I have entitled this essay “Testament” because that is precisely how I mean it to be taken. The disease with which I was diagnosed within a week of my 75th birthday has come to call with the message that I am now on a path that will slow me down sufficiently that I could not do my work with the effort I insist on putting into it. As one who has always thought he wanted to quit while he was ahead, I am doing just that. Also, I have promises to keep with not quite as many miles as I hoped in which to keep them.

Meanwhile, I leave you with these somewhat random thoughts:

+ Love the English language and use it with respect and care. None of us is Shakespeare redivivus. Winston Churchill, H.L. Mencken and Graham Greene still stand alone with their Firsts in English composition. They should be our standard.

+ A question — and, indeed, its formulation — is likely to be more rewarding than straining to produce a quick answer. Inquiry, research and hypotheses tend to invite more thorough thoughtfulness — a supreme value in human relationships at any level. If you have never read the work of the late philosopher Richard Rorty and his take on what he termed “contingency,” now would be as good a time as any to do so.

+ Beware the politician who runs for office with an index finger pointed at those of an identifiable nationality or ethnic group whilst blaming the woes of the nation on them. Jews were long victims of such an evil, African Americans and Native Americans, as well. Mexicans and Muslims in recent times became targets of such calumny. Who needs a reprise of Nazism?

+ Resist the claims of absolute truth made by those who march under various religious banners. No one can possibly know what any possible deity wants or wills. Likewise, no one can encompass the whole truth about anything.

+ Conserve Earth, her atmosphere, her waterways and seas, her land, her creatures as good stewards would estates entrusted to their care and protection. One can lick away on an ice cream cone only so long before it disappears.

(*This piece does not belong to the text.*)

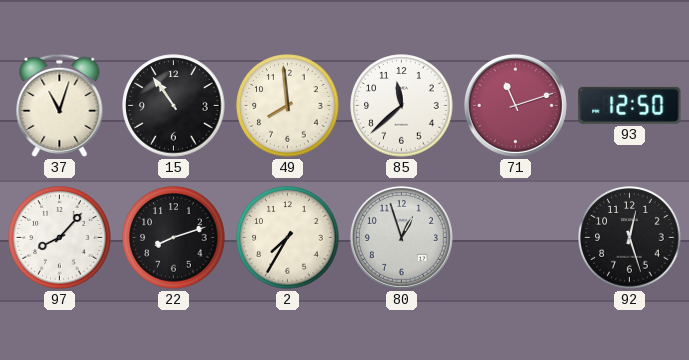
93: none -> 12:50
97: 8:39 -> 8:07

+ Help society understand that punitive incarceration in and of itself is cruel and unusual punishment. Justice is not served by putting people behind bars in violent environments. In the same spirit, help society understand that capital punishment is legalized murder, collective vengeance under the guise of doing justice.

+ Give all you can to encourage compassion for women who struggle to retain control of their own bodies where unwanted or dangerous pregnancies are concerned. Tell the anti-abortion zealots that, if they oppose the practice, they should take care not to submit to it.

+ At least once a year, listen to all six of J.S. Bach’s Brandenburg Concerti (BWV 1046-1051) and overture to Mozart’s The Marriage of Figaro (K. 492) as well as his Symphony No. 41, (K. 551), the Jupiter. Each one of them is guaranteed to bestow upon the listener both joy and profundity, mercifully tuning out the mindless cacophony that presses in on every side.

+ Above all, follow the wisdom offered by Hillel the Great more than two millennia ago: “What you hate, do not do to another.” The great sage must have known that such behavior as a habit runs contrary to nature. Also he must have believed that humankind could outdo nature. William Faulkner in his speech accepting the 1949 Nobel Prize in literature appeared to have shared Hillel’s optimism: I believe that man will not merely endure: he will prevail. He is immortal, not because he alone among creatures has an inexhaustible voice, but because he has a soul, a spirit capable of compassion and sacrifice and endurance. As a dear bishop friend was wont to say, “May it be so.”

Now an important credit: Susan Marie Chevalier, my loyal and loving wife of almost 38 years, made these essays not only possible but readable by crowding into her busy work schedule their editing and design.

Finally, this last flourish of defiance, taking the closing lines of Alfred Lord Tennyson’s Ulysses as my own valedictory:

We are not now that strength which in old days

Moved earth and heaven, that which we are, we are, —

One equal temper of heroic hearts,

Made weak by time and fate, but strong in will

To strive, to seek, to find, and not to yield.